Cette tendance soulève une question importante : au-delà de l’aspect tactique, n’est-ce pas le mental qui doit être travaillé en priorité ? Car à ce niveau, débuter une rencontre avec un but de retard complique considérablement la tâche.

Et pourtant.

Ce qui frappe dans cette rencontre, c’est la capacité de réaction de la sélection haïtienne.

Loin de s’effondrer, les Grenadiers ont progressivement pris le contrôle du jeu, affichant en seconde période un visage totalement différent. Plus d’intensité, plus de maîtrise, mais surtout une volonté claire d’imposer leur rythme.

Dans ce contexte, certains joueurs se sont particulièrement illustrés.

En défense, la charnière centrale composée de Ricardo Adé et Hannes Delcroix a livré une véritable Masterclass. Placement intelligent, lecture du jeu impeccable, interventions propres : les deux défenseurs ont apporté stabilité et sérénité à l’ensemble du bloc.

Sur le côté gauche, Martin Expérience a été l’un des grands artisans de la montée en puissance de l’équipe. Très actif, percutant dans ses projections, il a apporté de la profondeur et du danger dans les phases offensives.

Dans l’animation offensive :
• Wilson Isidore a injecté du dynamisme dès son entrée
• Bellegarde a montré une belle qualité technique et une capacité à orienter le jeu, malgré quelques excès
• Danley Jean-Jacques s’est distingué par son engagement et sa combativité
• Duckens Nazon, très impliqué, a pesé sur la défense adverse malgré une condition physique encore à améliorer

Autre élément marquant de la soirée : l’ambiance.

Le public haïtien a répondu présent. Bruyant, passionné, constant du début à la fin, il a joué pleinement son rôle de douzième homme. Une énergie précieuse, qui a clairement accompagné la réaction de l’équipe.

Mais si le terrain a offert des motifs d’espoir, les coulisses ont, elles, laissé une impression beaucoup plus mitigée.

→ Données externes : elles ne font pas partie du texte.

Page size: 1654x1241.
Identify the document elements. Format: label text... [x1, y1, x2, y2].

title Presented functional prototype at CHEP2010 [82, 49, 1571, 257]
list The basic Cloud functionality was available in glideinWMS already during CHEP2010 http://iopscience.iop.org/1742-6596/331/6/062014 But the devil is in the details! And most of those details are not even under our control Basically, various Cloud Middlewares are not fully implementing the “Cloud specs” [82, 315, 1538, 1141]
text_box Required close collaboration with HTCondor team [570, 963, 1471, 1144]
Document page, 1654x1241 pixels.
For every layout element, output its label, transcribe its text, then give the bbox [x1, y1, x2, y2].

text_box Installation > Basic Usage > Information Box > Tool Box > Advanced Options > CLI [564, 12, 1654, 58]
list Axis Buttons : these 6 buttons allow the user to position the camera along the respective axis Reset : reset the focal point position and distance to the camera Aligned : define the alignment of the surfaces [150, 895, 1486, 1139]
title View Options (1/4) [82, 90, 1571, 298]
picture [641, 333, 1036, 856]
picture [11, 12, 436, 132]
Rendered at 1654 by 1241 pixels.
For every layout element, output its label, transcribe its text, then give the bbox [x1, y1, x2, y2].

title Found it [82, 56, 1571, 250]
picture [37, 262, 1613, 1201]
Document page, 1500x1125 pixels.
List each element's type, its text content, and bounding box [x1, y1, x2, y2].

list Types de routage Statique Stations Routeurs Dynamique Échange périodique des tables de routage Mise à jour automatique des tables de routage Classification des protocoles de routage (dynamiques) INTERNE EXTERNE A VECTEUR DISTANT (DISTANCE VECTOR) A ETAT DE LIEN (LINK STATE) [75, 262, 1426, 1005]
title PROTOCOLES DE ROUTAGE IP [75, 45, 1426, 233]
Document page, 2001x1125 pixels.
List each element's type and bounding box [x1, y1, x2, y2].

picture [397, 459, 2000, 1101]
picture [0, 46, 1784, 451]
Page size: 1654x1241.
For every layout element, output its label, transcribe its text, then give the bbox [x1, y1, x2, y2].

À mon arrivée en salle de presse, environ une heure avant le coup d’envoi, l’organisation était défaillante : salle mal entretenue, présence de débris et absence totale de documents essentiels comme les feuilles de match ou la liste des journalistes accrédités.

Rien n’était prêt.

Un contraste frappant avec le match Canada vs Islande, disputé quelques heures plus tôt dans les mêmes installations, où tout était impeccable : propreté, structure et professionnalisme.

Ce décalage soulève des interrogations sur la cohérence organisationnelle et sur le respect du travail médiatique, qui constitue pourtant un élément clé dans la réussite et la crédibilité d’un événement sportif.

Au final, cette rencontre met en lumière deux réalités.

D’un côté, une sélection haïtienne encore fragile dans ses entames, mais capable de réagir, de produire du jeu et de montrer un visage très encourageant.
De l’autre, des manquements organisationnels qui viennent ternir l’image globale de l’événement.

Mais une chose est certaine :

Le potentiel est bien réel.

Et le jour où Haïti corrigera ses débuts de match, avec le même niveau d’intensité et de maîtrise affiché en seconde période…

On parlera d’une toute autre équipe.